Dynamo director fires up Boston
Interview / Nicholas Martin
If a director is best introduced through his work, then Nicholas Martin, the new artistic director at the Huntington Theatre Company, has made a strong first impression. Mr. Martin has burst on Boston with an impact akin to the booming cannon, ringing bells, and fireworks that mark the finale of the annual Fourth of July concert by the Charles River.
An award-winning director in New York, who has staged landmark premires of many plays, Martin has launched his first season at the Huntington with a memorable production of "Dead End," a nearly-forgotten American classic from 1935 by Sidney Kingsley.
Brooklyn-born and raised, Martin brings a tone of high energy and intense involvement with contemporary playwrights to the Huntington. "A lot of my friends thought I was crazy to leave New York because I have a flourishing career as a director," Martin says. "But I was on the phone 10 hours a day, with no support.... I was seeking a quiet lifestyle in a city I love, near the water. The only surprises [about Boston] are how long it takes for everyone to make changes and how hard it is to get a cab," he says.
The theater that Martin inherits is a highly regarded regional playhouse with a loyal base of 18,000 subscribers. It was founded in 1982 by Peter Altman and Michael Maso.
During its first 18 years, the theater (affiliated with Boston University) won many prizes for its excellent productions of the classics and new plays, particularly fostering the work of Pulitzer Prize-winner August Wilson.
Altman announced his resignation a year ago to become director of the Missouri Repertory Theatre in Kansas City, while Maso remains as managing director. His help has eased the transition for Martin into the responsibilities of running a theater with a staff of nearly 75, a schedule of six plays this season, and an extensive education program.
But Martin has made his considerable reputation directing plays and intends to stage at least two productions a year himself at the Huntington - unlike Altman, a backstage administrator who did not work directly on the shows. Martin will bring in various directors to take on the others.
New works interest Martin the most. For example, last year's New York premire of Christopher Durang's "Betty's Summer Vacation" won him one of Off-Broadway's highest honors, the Obie Award for best direction. He also has extensive experience with the classics, particularly Shakespeare.
"Dead End," which has been extended through Oct. 15, is a complex drama set on a street of tenement houses that edges the East River piers in New York. With its cast of more than 40 actors and a setting that juxtaposes the city's slum streets with the rear entrance of an exclusive apartment house, "Dead End" is seldom revived because few theaters have the resources to mount it.
Martin first staged the play three years ago at the Williamstown Theatre Festival in Williamstown, Mass., where he serves as resident director in the summer.
The central characters are a group of six teenage boys, the Dead End kids, who use the street as their front parlor to escape the squalor of the tenement apartments where they live.

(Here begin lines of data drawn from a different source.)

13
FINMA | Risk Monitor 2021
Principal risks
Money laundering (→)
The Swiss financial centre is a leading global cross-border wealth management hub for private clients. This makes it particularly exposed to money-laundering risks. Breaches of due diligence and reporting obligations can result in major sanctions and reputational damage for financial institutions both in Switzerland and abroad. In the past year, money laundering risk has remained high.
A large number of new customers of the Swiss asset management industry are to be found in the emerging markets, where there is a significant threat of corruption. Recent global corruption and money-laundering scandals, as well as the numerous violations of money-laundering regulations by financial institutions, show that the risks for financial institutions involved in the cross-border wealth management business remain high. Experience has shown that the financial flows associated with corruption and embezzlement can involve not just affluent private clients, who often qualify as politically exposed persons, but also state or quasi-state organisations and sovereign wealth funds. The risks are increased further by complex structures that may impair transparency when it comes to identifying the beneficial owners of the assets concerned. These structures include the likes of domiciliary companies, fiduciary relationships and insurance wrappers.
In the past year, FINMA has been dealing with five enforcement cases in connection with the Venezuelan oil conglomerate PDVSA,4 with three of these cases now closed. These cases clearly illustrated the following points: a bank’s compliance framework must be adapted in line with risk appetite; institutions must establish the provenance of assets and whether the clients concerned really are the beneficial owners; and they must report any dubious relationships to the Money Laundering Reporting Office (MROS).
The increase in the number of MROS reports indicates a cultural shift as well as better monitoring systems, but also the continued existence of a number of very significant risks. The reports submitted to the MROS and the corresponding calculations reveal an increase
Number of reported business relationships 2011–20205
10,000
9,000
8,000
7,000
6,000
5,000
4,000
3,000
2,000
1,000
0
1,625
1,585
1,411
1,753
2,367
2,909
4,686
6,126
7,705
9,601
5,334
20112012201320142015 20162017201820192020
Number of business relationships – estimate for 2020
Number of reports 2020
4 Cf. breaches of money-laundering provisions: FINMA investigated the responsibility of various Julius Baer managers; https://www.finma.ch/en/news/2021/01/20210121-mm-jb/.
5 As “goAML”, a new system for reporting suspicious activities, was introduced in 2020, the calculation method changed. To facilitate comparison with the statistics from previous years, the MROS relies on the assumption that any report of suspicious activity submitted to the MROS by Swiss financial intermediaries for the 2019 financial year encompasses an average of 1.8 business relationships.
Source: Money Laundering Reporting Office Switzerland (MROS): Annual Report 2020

The boys tease and wisecrack, connive to commit petty thefts, and cannonball into the filthy river to escape the heat (the orchestra pit is filled with a pool of water and front-row patrons get splashed during the show).
The boys also confront their future in two adult men, "Baby Face" Martin, a murderer, and an out-of-work architect, Gimpty. The rich folks who come in and out of River House complete a mosaic that contrasts the frivolous "haves" with the dreams of the "have-nots."
After the premire of the play on Broadway in 1935, and the 1937 movie of the same name, the characters of the "Dead End" kids became famous as the protagonists of a series of films that chronicled their adventures.
Martin has cast the play brilliantly, engaging a number of actors from the lively Boston theater community along with some from New York, a switch for the Huntington, which seldom auditioned locally in the past.
The towering, 40-foot-high setting of tenement buildings, flanking the art deco River House, designed by James Noone and lighted in the flat, unforgiving tones of an Edward Hopper painting by Kenneth Posner, gives added weight to the central theme of the significance of the surroundings in shaping, or deadening, the lives of the children.
Produced when America was struggling through the Depression, "Dead End" acted as a powerful goad to government officials to make changes in their approach to low-income housing.
Fiorella LaGuardia, New York's mayor from 1933 to 1945, issued a statement deploring the conditions depicted in the play after its opening. President Franklin Roosevelt appointed a slum commission to study the effect tenement-living had on its unfortunate residents.
Another classic play that Martin intends to mount at the Huntington is Henrik Ibsen's "Hedda Gabler" which he directed at Williamstown this past summer.
But Martin's chief interest is developing new playwrights. He's been promised a second, smaller theater for experimental productions of their works. The second theater is now in the planning stages in the city's South End neighborhood.